======== Document extract ========

This article is part of a new edited collection released March 16, 2021—Voices of Practice: Narrative Scholarship from the Margins. The collection features stories of personal growth, challenge, inquiry, and in some cases resistance to the expectations of what counts as scholarship, and who may be counted as a scholar. The complete book is available in paperback and Kindle editions. Additionally, the book is available open access online. Proceeds from the book help continue the mission of the Hybrid Pedagogy non-profit. This is the fourth print publication from Hybrid Pedagogy Books. Our other most recent collection, Hybrid Teaching: Pedagogy, People, Politics, was released February 23, 2021.


This volume is about personal stories, episodes from the lives of educators which have in some way shaped their practice. More specifically, it is about educators with roots in professional practice prior to entering academia. Throughout this volume authors ask themselves how professional and personal stories have shaped them as educators and scholars? How can reflections on such stories deepen our understanding of teaching and learning?

======== Data ========

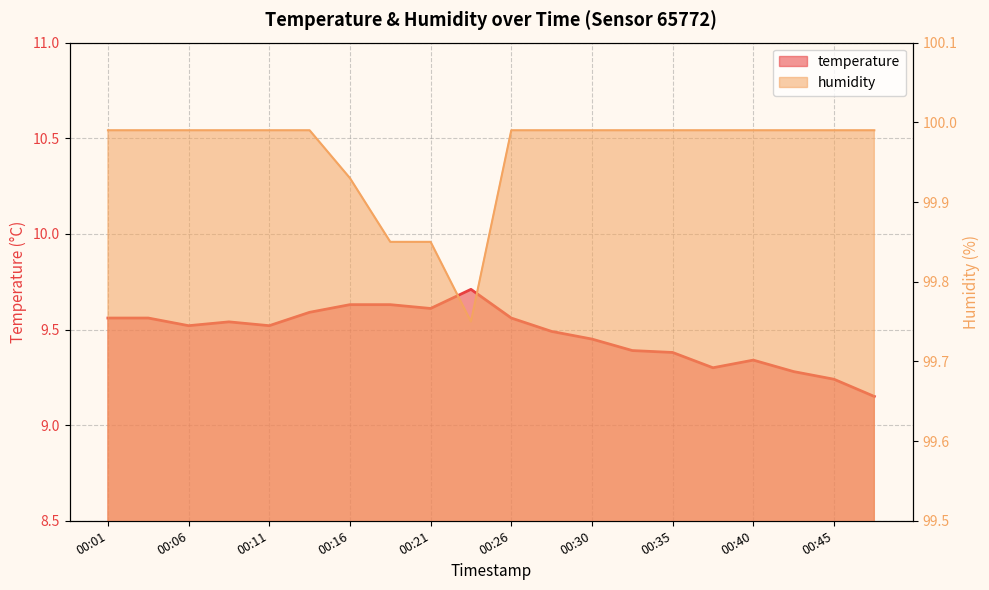

Does the chart have visible grid lines?

Yes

========

◆ What the task asks:
Answer these questions about the text on the Voices of Practice collection, one per line:
(a) On what date was Voices of Practice: Narrative Scholarship from the Margins released?
(b) Which Hybrid Pedagogy collection was released February 23, 2021?
(c) Before entering academia, what do the educators in this volume have roots in?

◆ Output of the exercise:
(a) March 16, 2021
(b) Hybrid Teaching: Pedagogy, People, Politics
(c) Professional practice